A. R. Curry’s Author Launch

How much would you pay? How much would you give up? How much would you risk? To be happy…

These are the questions I asked myself a mere month ago, right before I decided to chase my dream of being an author and quit a job where I made six figures. In today’s world, what I did is considered an impractical and reckless decision. People don’t do that. At least, not single fathers of three. But, I didn’t make the decision lightly. And I didn’t make it without a plan. Ultimately, I made it to stop myself from spiraling, because that’s exactly what I was doing. You see, I didn’t want the regret of knowing I didn’t try. I didn’t want my children to know I gave up on my dream. I didn’t want money to be the deciding factor. And I sure didn’t want to continue waking up miserable because I was doing something I didn’t love.  

So, yes, I quit. Just like that. Am I nervous? Absolutely. Why wouldn’t I be? What if my plans don’t go accordingly? What if I fall on my face? What if I’ve just exposed myself to the people who are rooting for me to fail? What if you’re one of those people? Well, the answer is actually quite simple. If I fail, I’ll get up, and I’ll try again. And again. And again. Until I succeed, because my heart wants it that bad.

After leaving my full-time job, I set aside a few weeks and laid the ground work for what I termed, my Author Launch. Which, essentially, is my way of saying the day I announce to everyone that I am putting 100% effort into being an author. And that day is today. My 36th birthday. April 24th, 2019. 

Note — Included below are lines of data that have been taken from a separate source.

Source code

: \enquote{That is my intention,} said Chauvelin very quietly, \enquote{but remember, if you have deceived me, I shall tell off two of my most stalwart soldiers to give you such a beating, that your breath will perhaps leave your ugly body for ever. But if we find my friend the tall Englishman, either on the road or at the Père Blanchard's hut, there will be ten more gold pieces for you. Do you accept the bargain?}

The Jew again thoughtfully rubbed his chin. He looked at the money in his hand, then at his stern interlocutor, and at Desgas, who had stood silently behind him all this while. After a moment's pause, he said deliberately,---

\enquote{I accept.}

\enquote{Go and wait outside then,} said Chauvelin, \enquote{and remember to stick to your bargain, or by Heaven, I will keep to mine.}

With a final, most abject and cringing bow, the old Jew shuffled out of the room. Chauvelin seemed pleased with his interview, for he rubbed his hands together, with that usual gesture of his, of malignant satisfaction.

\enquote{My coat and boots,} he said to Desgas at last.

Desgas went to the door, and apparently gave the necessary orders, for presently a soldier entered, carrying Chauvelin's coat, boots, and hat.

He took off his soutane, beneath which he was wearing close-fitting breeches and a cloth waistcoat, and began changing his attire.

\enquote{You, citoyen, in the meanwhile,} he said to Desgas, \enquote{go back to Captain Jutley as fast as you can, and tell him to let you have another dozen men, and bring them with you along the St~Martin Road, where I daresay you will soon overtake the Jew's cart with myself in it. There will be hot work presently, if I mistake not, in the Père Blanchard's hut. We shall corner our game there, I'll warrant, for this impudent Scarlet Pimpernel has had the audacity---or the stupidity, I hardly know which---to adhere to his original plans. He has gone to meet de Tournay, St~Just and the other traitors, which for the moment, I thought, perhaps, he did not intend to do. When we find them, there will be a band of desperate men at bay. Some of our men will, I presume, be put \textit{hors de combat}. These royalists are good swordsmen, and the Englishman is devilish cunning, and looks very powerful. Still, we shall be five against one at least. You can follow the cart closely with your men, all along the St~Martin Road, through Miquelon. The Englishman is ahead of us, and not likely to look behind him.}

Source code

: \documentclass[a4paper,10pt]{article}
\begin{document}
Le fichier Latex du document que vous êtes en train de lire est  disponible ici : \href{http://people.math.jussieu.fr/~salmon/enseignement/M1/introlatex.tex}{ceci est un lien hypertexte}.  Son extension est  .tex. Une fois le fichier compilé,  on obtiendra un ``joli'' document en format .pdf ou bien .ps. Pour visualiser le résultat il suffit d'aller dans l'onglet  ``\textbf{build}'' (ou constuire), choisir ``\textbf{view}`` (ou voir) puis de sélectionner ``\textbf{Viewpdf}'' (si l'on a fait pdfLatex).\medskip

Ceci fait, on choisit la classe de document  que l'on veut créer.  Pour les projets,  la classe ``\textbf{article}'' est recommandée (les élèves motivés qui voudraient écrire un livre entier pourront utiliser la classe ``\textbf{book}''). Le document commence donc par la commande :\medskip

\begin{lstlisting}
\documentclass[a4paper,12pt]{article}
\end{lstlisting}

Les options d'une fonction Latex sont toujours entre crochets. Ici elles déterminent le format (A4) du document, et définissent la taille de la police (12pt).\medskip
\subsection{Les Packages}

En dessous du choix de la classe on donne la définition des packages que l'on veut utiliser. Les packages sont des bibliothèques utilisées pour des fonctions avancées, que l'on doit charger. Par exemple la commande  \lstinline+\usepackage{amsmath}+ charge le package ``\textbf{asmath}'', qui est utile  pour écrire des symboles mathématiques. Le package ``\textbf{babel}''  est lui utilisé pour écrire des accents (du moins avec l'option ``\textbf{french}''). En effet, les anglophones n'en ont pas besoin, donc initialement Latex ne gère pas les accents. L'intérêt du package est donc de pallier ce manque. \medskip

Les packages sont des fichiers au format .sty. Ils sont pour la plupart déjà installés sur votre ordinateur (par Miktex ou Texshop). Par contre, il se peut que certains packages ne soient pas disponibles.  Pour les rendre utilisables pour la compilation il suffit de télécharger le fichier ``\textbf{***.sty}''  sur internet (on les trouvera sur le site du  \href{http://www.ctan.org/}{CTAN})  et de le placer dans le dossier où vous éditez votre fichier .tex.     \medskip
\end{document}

With that said, I want to thank Dana Pappas, Anita Nicoles, Trevor Galloway, and my “Street Team”, for their invaluable help leading up to this day. A lot of hard work has been done to get me up and running, and I will take that momentum and make it count. Yes. Make. I will make this happen. And I will make those of you who have shown me encouragement and support proud that you’ve placed your faith in me. From the bottom of my heart, thank you. This is just the beginning, and I couldn’t be happier.